Giant security walls have not enjoyed their place in history.  The GOP has taken a very rigid stance on immigration and border control (click here for a breakdown of recent statements made by GOP candidates regarding border security).  However, the Republican modern hero, President Ronald Reagan famously said “Mr. Gorbachev, tear down this wall” and then we all know what happened in Berlin shortly after.

Former republican Gary Johnson has actually decided to engage in a conversation on border security that avoids the typical clichés and talking points.  Mr. Johnson, former republican and now libertarian candidate for president, recently told Fox News “It should not be under-emphasized how much the violence on the border has to do with the prohibition of drugs, I think if we legalize marijuana, we will take a huge step toward a rational drug policy.” When asked about building a giant border fence, Gary Johnson responded by saying “It’s a no brainer, don’t build a fence; it’s an incredible waste of money.” The party of supposed fiscal conservatism may have a hard time selling Newt Gingrich’s moon base and extremely costly (approximately 3 million dollars per mile) border projects.

Many Americans truly want to see a new approach to marijuana reform, immigration, and border security.  Supporting marijuana reform would go a long way to appease patients and advocates.  Taking money and power out of cartel hands with new marijuana laws could also enhance the party’s credentials on border security.  Political strategists have identified cannabis supporters and immigrants as vulnerable groups for President Obama as many of them feel he did not live up to expectations on these issues.  However, if the policies of the GOP remain on the current path, those groups will likely (even if reluctantly) throw their support behind Barack Obama.

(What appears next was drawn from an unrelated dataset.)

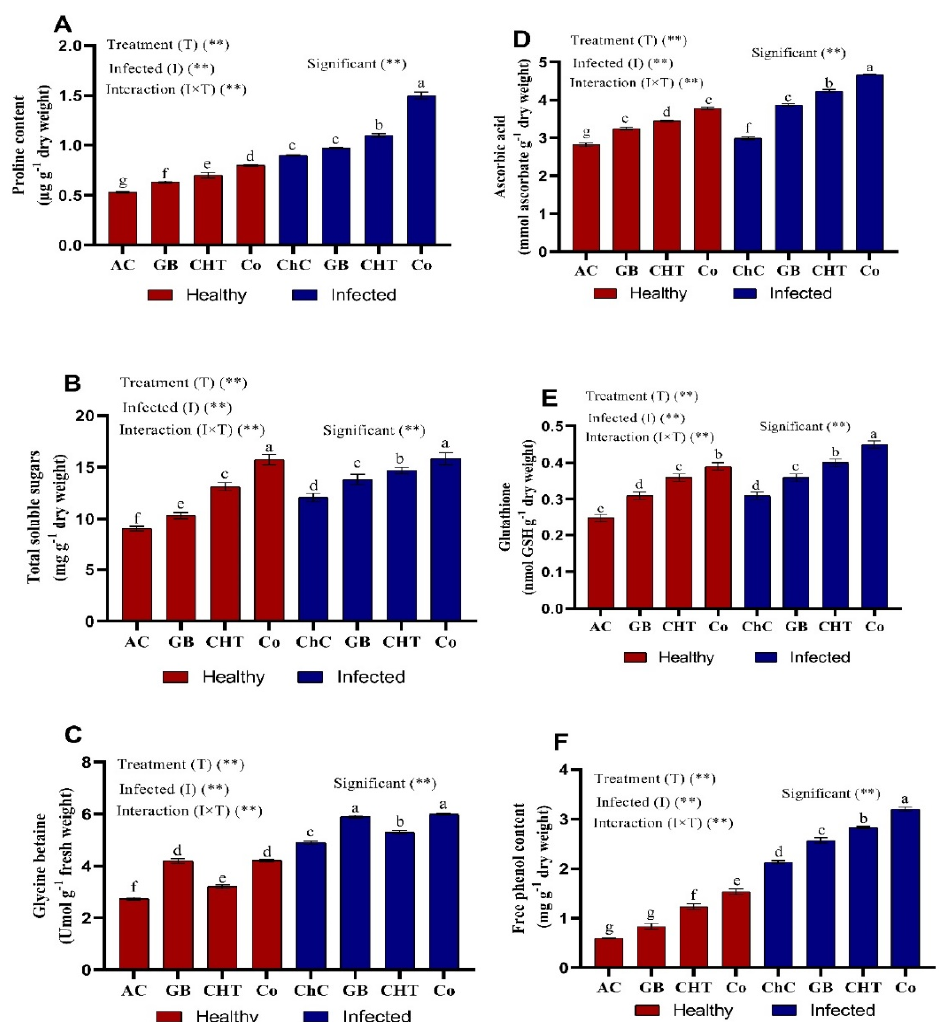
Figure 5. Effect of foliar spray by glycine betaine (GB), chitosan (CHT) and combination (Co) on osmolytes ( A – C ) and non-enzymatic antioxidants ( D – F ) content in leaves of cucumber plant under absolute control (AC) and CMV infection (challenge control, ChC) after 21 days of inoculation. Means with the different letters (a, b, c, d, e, f, g) are significantly different at the 0.05 level among treatments according to Tukey’s test. Vertical bars represent means of three independent determinations ± standard error (SE). ** indicate highly significant difference according to two-way ANOVA with Tukey’s post hoc test.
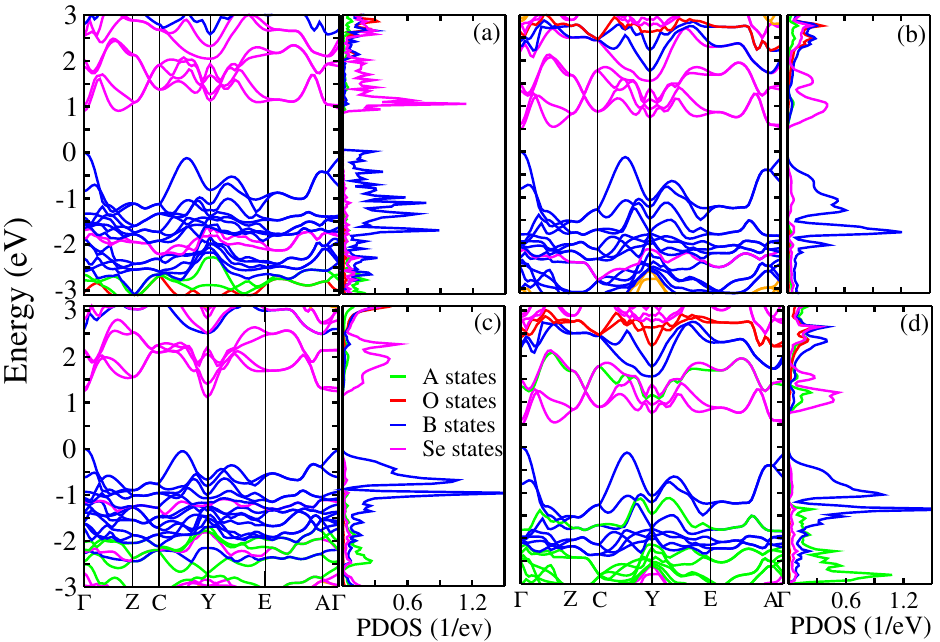
Figure 2. (color online) Calculated band structures and partial density of states for ( a ) Sr 2 O 2 Bi 2 Se 3 , ( b ) Sr 2 O 2 Sb 2 Se 3 , ( c ) Ba 2 O 2 Bi 2 Se 3 , and ( d ) Ba 2 O 2 Sb 2 Se 3 . A refers to Sr or Ba and B replaces Bi or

We have to ask ourselves how effective a giant barrier is going to be dividing the Mexican and US border.  For one, marijuana.net recently ran a story that described the massively complex tunnel system cartel members are using to smuggle in marijuana.  A giant wall will likely result in more cartel resources being directed at the often undetectable tunnels.  In a sense, the fence may drive the problems underground, literally, with security becoming even more of a concern.  Does ignoring a problem and erecting a barrier ever truly deal with any of our problems on either an emotional or physical level?  If we had a problem with our next door neighbor we would not request tax dollars during a troubled economy to separate two homes from view of each other.  Additionally, if we erected such massive wall, what would we do about Canada?  Would criminals and terrorists direct their efforts to the even larger border we share with Canada?  Sooner than later America will set aside all the emotionally charged rhetoric against marijuana and decide to simultaneously improve our security, economic, and healthcare concerns.